During the fall, when they weren't going to be making sales on the farm, Bestlovey picked up a census enumerator job through which she qualified for unemployment benefits. She started to receive the additional $300 weekly.

But they live in Ohio, one of the 26 states that opted out of the federal benefits early. The extra $300 ended on June 26 in their state, months before the scheduled September cut-off.

"Without that extra income coming in, it means that basically we are immediately in a position where we're not sure how we're going to pay next month's living bills, like our mortgage and our utilities," Bestlovey said. "I mean, I think probably all new business owners feel this way, but we're feeling a bit of a crunch just trying to get this fledgling business off the ground."

She and her wife have taken up delivering newspapers to help bring in a little money.

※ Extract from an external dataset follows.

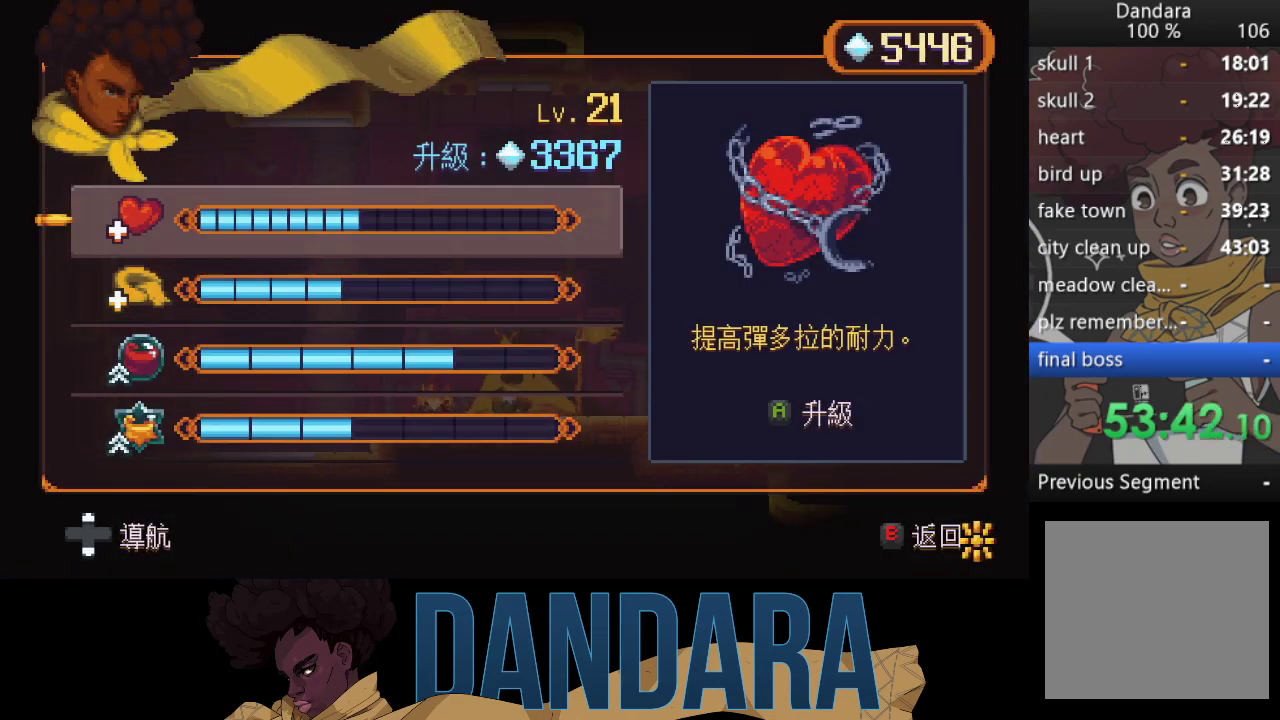
{"buttons": [], "left_stick": "center", "events": [[133, "left_stick", "down"], [300, "left_stick", "center"], [367, "left_stick", "down"], [500, "left_stick", "center"]]}
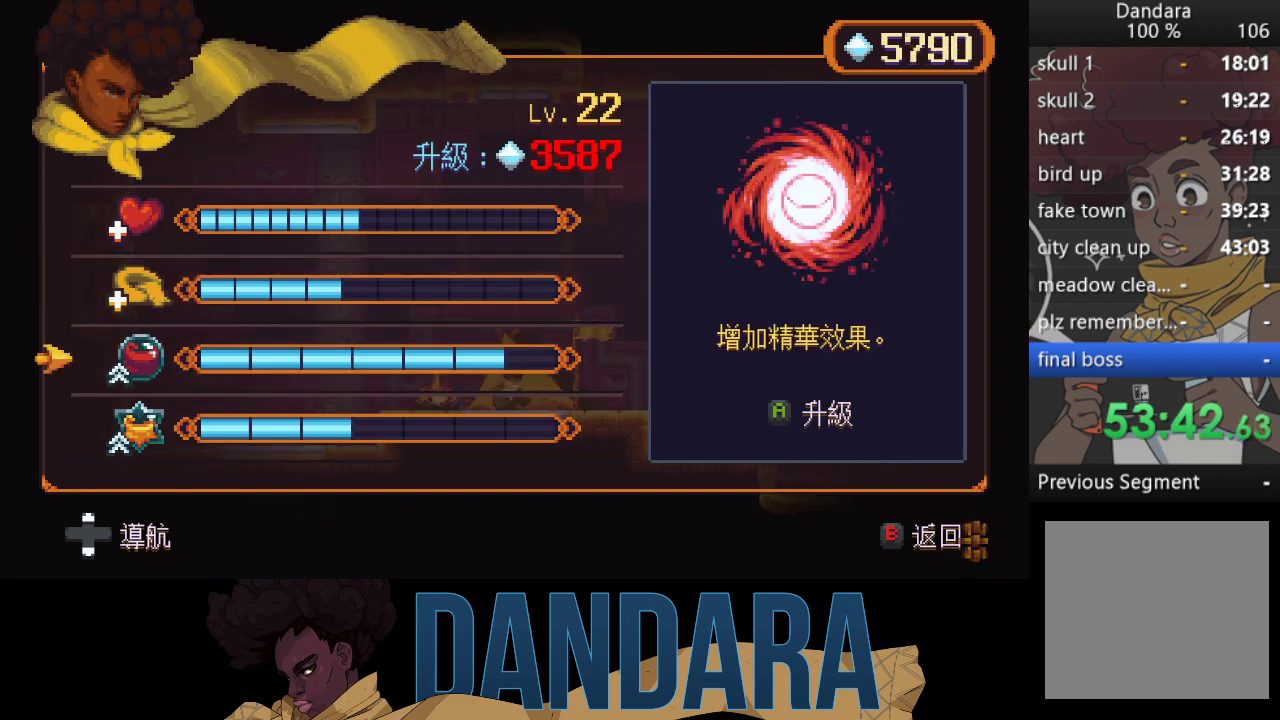
{"buttons": [], "left_stick": "down", "events": [[33, "A", "down"], [167, "A", "up"], [433, "left_stick", "down"]]}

Finding a new job is not an easy task for everyone, despite lots of vacancies

Some experts and economists have argued it's too early to end benefits. Progressive politicians and economists have said - along with the White House - that the widespread adoption of benefits during the pandemic shows the need for a more permanent reform. Republican governors have cited a record number of job vacancies as a major reason behind their decision to cut benefits early. But they are ending across the country, and states aren't rushing to fill the void.

But the calculus for some is more than just money. Nancy Allen, 70, is a substitute teacher and tutor in Ohio; she had already officially retired, but before the pandemic was working both jobs in conjunction with Social Security benefits to make ends meet. She lost both.

She said she's on a federal program that expands how long workers can receive benefits, so she will be one of the 7.5 million that loses those benefits in September.

"It's not a matter of me not working. I was looking forward to just going back to work in the fall," Allen said. "And now with this pandemic spreading through the Delta variants, they may not even have school in the fall. I work with elementary kids that they don't have a vaccination for. So again, what am I to do?"

Arindrajit Dube, an economics professor at University of Massachusetts Amherst and one of the authors on the recent analysis, said that for every eight workers who ended up losing their benefits earlier this summer, just one found a new job. The job market is competitive, and about to get more so.

"I think a lot of people aren't just being lazy," Bestlovey said of reliance on the benefits. "They're seeing this as a new start or a time to do something different. It's probably far better for their mental health."